Whether the 'feed and water' meaning can be found in the right dictionary or not, what comes across on first reading for us is different from what they meant.
Perhaps you might consider leaving the word as-is, but adding a footnote which gives a modern gloss for the presumably archaic usage?

French translations of stuff do this a lot, and I have a bunch of Nordic noir novels which have sporadic "NdT: blah blah blah" scattered throughout, which indicates a note from the translator which tells me that X name mentioned casually in passing in the text is a famous Finnish philanthropist whom I ordinarily wouldn't know about who is otherwise not relevant to the story beyond being a cultural reference by the 1st-person-narrator, or that the brief untranslated foreign phrase in dialogue Y is actually Russian for "get lost, you idiot!" when our non-Russophone heroine is speaking English to the hostile locals during her trip to Moscow, and so forth.

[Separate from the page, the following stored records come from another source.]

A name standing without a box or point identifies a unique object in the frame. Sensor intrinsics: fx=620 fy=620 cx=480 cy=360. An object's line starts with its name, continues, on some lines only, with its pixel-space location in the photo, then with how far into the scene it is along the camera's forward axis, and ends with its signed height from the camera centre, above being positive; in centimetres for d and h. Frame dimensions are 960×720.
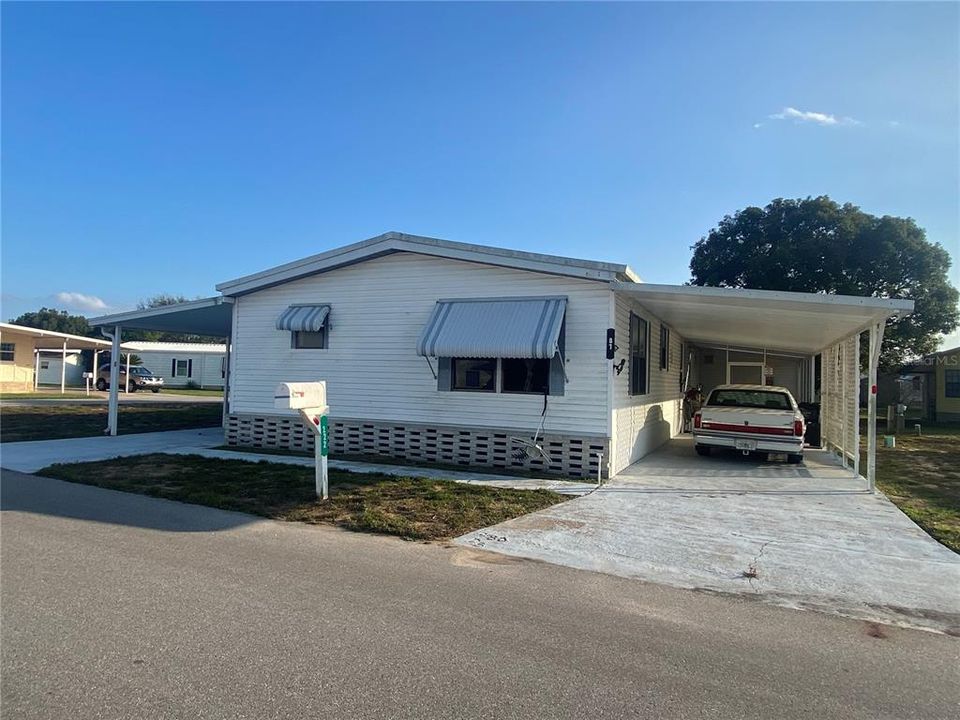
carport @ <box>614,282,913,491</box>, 838 +122
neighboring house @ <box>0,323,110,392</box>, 3422 +185
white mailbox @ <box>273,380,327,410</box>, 732 -14
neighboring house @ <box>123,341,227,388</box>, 4444 +136
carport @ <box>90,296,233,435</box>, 1375 +155
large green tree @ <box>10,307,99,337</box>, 7994 +764
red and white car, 1208 -60
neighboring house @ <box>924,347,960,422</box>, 2597 +37
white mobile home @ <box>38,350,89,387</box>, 4472 +82
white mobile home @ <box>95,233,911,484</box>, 1003 +80
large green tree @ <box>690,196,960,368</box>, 2333 +517
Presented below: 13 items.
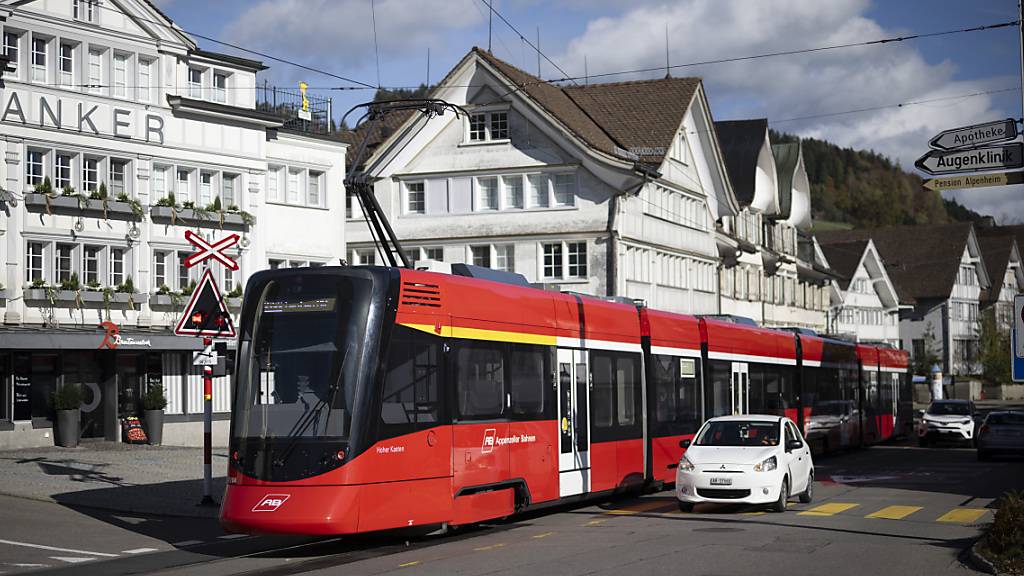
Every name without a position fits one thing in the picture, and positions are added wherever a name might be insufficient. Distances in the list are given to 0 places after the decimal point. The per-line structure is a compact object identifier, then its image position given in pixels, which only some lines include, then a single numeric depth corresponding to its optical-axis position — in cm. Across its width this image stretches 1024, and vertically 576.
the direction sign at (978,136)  1387
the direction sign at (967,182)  1383
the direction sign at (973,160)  1370
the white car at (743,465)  2050
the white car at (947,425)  4669
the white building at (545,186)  5150
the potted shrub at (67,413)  3353
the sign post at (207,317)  2033
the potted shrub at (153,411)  3597
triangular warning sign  2031
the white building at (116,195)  3366
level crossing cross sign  2053
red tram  1536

Actually, IIRC, some of the Barnes & Noble Classics editions do this for archaic word usage, with brief explanatory footnotes for other stuff as well, like the different kinds of carriages in the Sherlock Holmes stories, and if it's the sort of thing you might be interested in doing, it could be a nifty value-add to your PD titles that would help differentiate them in case some people start pirating your versions again.